King Tut's dagger has a blade made from meteorite

King Tut was buried with two knives, one of which has an iron blade and another that has a gold blade. Though a gold blade isn't terribly practical in terms of usability, it's pretty and seemingly benefitting of a king. As it turns out, though, it's the iron blade that is most notable and rare — it was crafted from a meteorite, scientists have confirmed. The blade's origins had long been a source of debate, but a new study has put the controversy to rest.

The iron dagger was discovered within Egyptian King Tutankhamun's sarcophagus in 1925. This isn't the first time the knife has been analyzed; past research led many researchers to speculate that the blade was made from meteorite, one reason being the relative scarcity of iron objects created during the dagger's time period.
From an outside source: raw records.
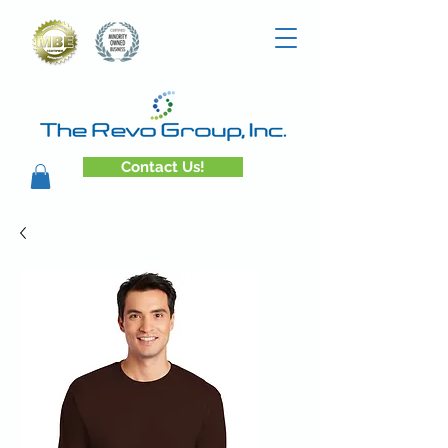
Contact Us!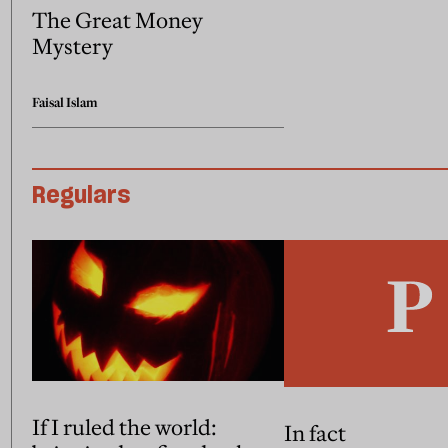
The Great Money
Mystery
Faisal Islam
Regulars
If I ruled the world:
In fact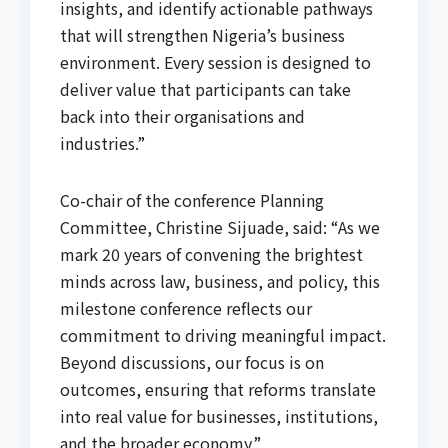
insights, and identify actionable pathways
that will strengthen Nigeria’s business
environment. Every session is designed to
deliver value that participants can take
back into their organisations and
industries.”
Co-chair of the conference Planning
Committee, Christine Sijuade, said: “As we
mark 20 years of convening the brightest
minds across law, business, and policy, this
milestone conference reflects our
commitment to driving meaningful impact.
Beyond discussions, our focus is on
outcomes, ensuring that reforms translate
into real value for businesses, institutions,
and the broader economy.”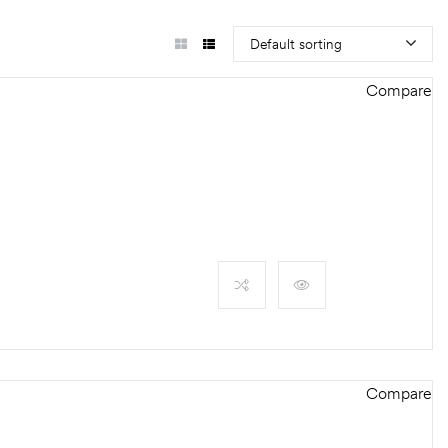
Default sorting
Compare
Compare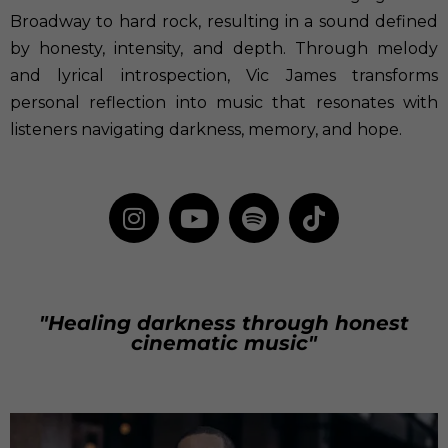
Broadway to hard rock, resulting in a sound defined
by honesty, intensity, and depth. Through melody
and lyrical introspection, Vic James transforms
personal reflection into music that resonates with
listeners navigating darkness, memory, and hope.
"Healing darkness through honest
cinematic music"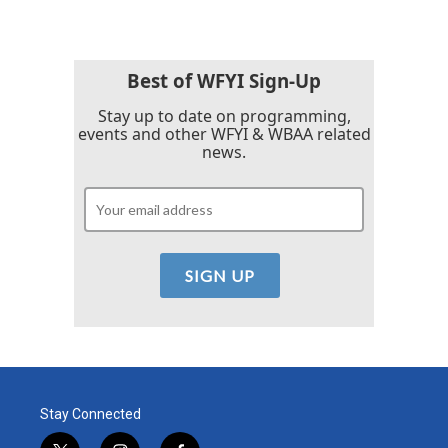
Best of WFYI Sign-Up
Stay up to date on programming,
events and other WFYI & WBAA related
news.
Stay Connected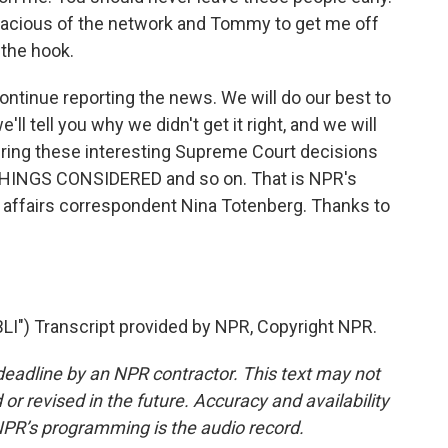
 gracious of the network and Tommy to get me off
 the hook.
ontinue reporting the news. We will do our best to
e'll tell you why we didn't get it right, and we will
ring these interesting Supreme Court decisions
THINGS CONSIDERED and so on. That is NPR's
l affairs correspondent Nina Totenberg. Thanks to
") Transcript provided by NPR, Copyright NPR.
deadline by an NPR contractor. This text may not
or revised in the future. Accuracy and availability
NPR’s programming is the audio record.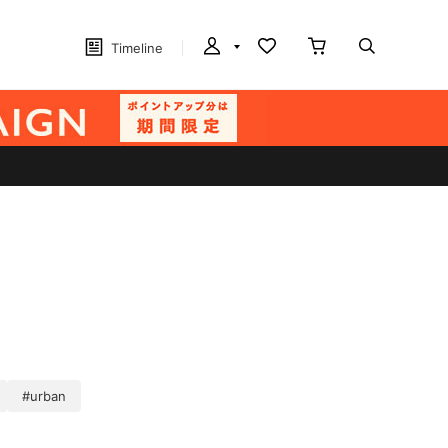
Timeline
#urban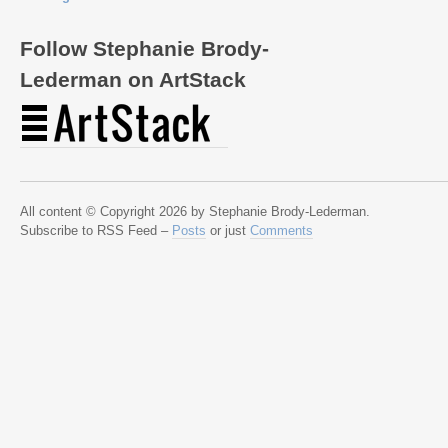
Follow Stephanie Brody-
Lederman on ArtStack
All content © Copyright 2026 by Stephanie Brody-Lederman.
Subscribe to RSS Feed –
Posts
or just
Comments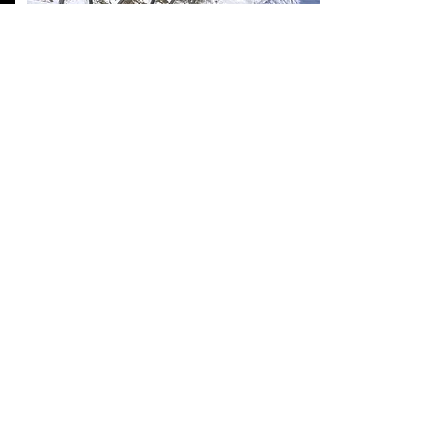
TOUR ALPINE
April - October 2025
Pass the passes. Ride across the amazing
streets in the Alps of GERMANY, AUSTRIA
and ITALY.
DISCOVER >>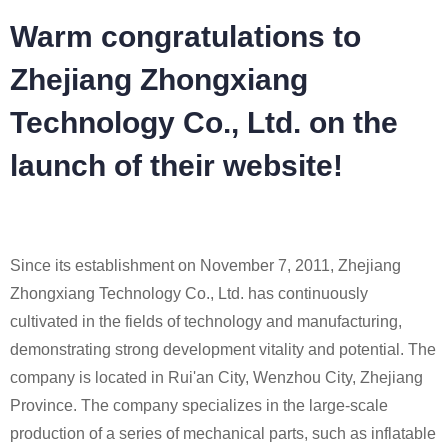
Warm congratulations to
Zhejiang Zhongxiang
Technology Co., Ltd. on the
launch of their website!
Since its establishment on November 7, 2011, Zhejiang
Zhongxiang Technology Co., Ltd. has continuously
cultivated in the fields of technology and manufacturing,
demonstrating strong development vitality and potential. The
company is located in Rui'an City, Wenzhou City, Zhejiang
Province. The company specializes in the large-scale
production of a series of mechanical parts, such as inflatable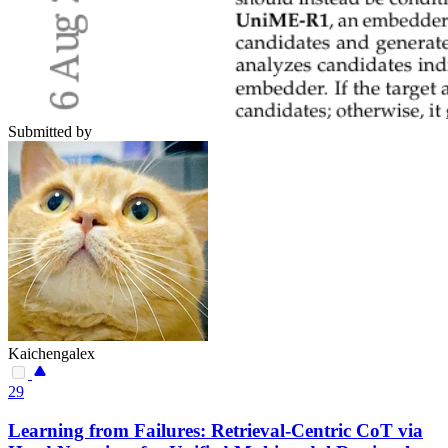
Submitted by
Kaichengalex
29
Learning from Failures: Retrieval-Centric CoT via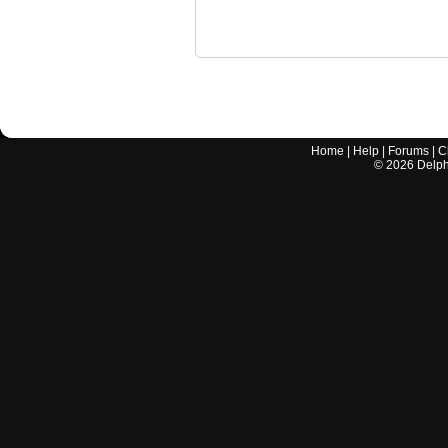
Home
|
Help
|
Forums
|
C
©
2026
Delphi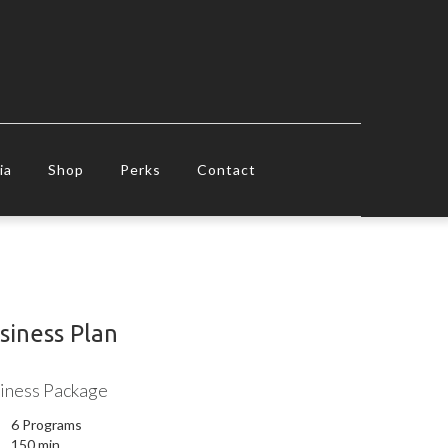
ia
Shop
Perks
Contact
siness Plan
iness Package
6 Programs
150 min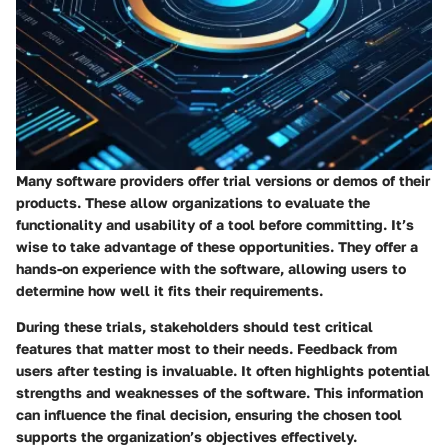
Many software providers offer trial versions or demos of their
products. These allow organizations to evaluate the
functionality and usability of a tool before committing. It’s
wise to take advantage of these opportunities. They offer a
hands-on experience with the software, allowing users to
determine how well it fits their requirements.
During these trials, stakeholders should test critical
features that matter most to their needs. Feedback from
users after testing is invaluable. It often highlights potential
strengths and weaknesses of the software. This information
can influence the final decision, ensuring the chosen tool
supports the organization’s objectives effectively.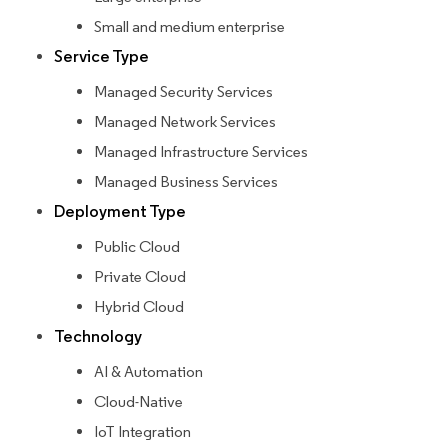
Small and medium enterprise
Service Type
Managed Security Services
Managed Network Services
Managed Infrastructure Services
Managed Business Services
Deployment Type
Public Cloud
Private Cloud
Hybrid Cloud
Technology
AI & Automation
Cloud-Native
IoT Integration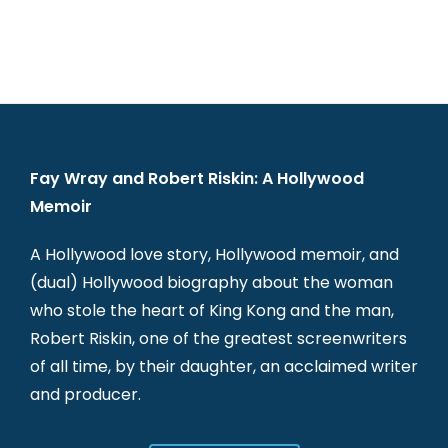
Fay Wray and Robert Riskin: A Hollywood
Memoir
A Hollywood love story, Hollywood memoir, and
(dual) Hollywood biography about the woman
who stole the heart of King Kong and the man,
Robert Riskin, one of the greatest screenwriters
of all time, by their daughter, an acclaimed writer
and producer.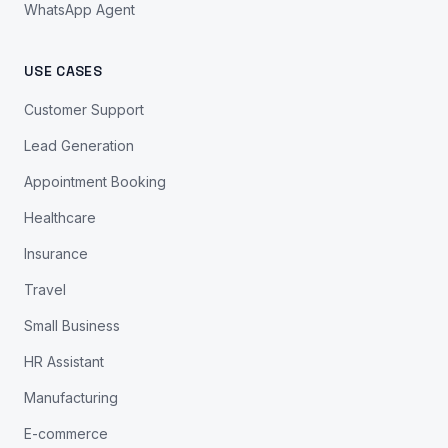
WhatsApp Agent
USE CASES
Customer Support
Lead Generation
Appointment Booking
Healthcare
Insurance
Travel
Small Business
HR Assistant
Manufacturing
E-commerce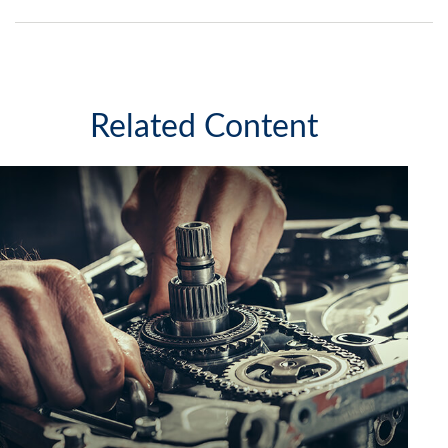
Related Content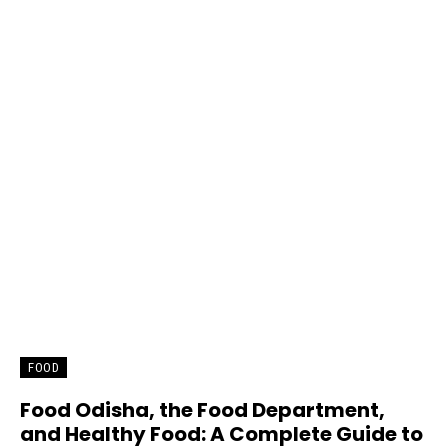
FOOD
Food Odisha, the Food Department,
and Healthy Food: A Complete Guide to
Iron was rare and more valuable than gold, and technologies likely hadn't yet uncovered ways to produce iron in large quantities.

A relatively small number of ancient artifacts from around the world have been discovered with meteorite-derived iron, but it is difficult to determine in part because of issues getting permission to analyze such precious discoveries. A group of researchers recently got that chance with King Tut's iron blade, which had been positioned near his thigh and is described as having a "finely manufactured blade" that has not rusted. The handle, meanwhile, is made of gold, as is its sheath.

In the past, research showed a high nickel content in the iron dagger, which had spurred speculation about the blade's meteorite origins. To put the matter to research, a large group of researchers used portable x-ray fluorescence spectrometry to determine the blade's precise composition, finding that it is iron, 10.8-percent nickel, and 0.58-percent Cobalt.

This composition "strongly supports its meteoritic origin," the study concludes, while the high quality of the blade's design relative to iron artifacts from other places in that time period indicates "a significant mastery of ironworking in Tutankhamun's time."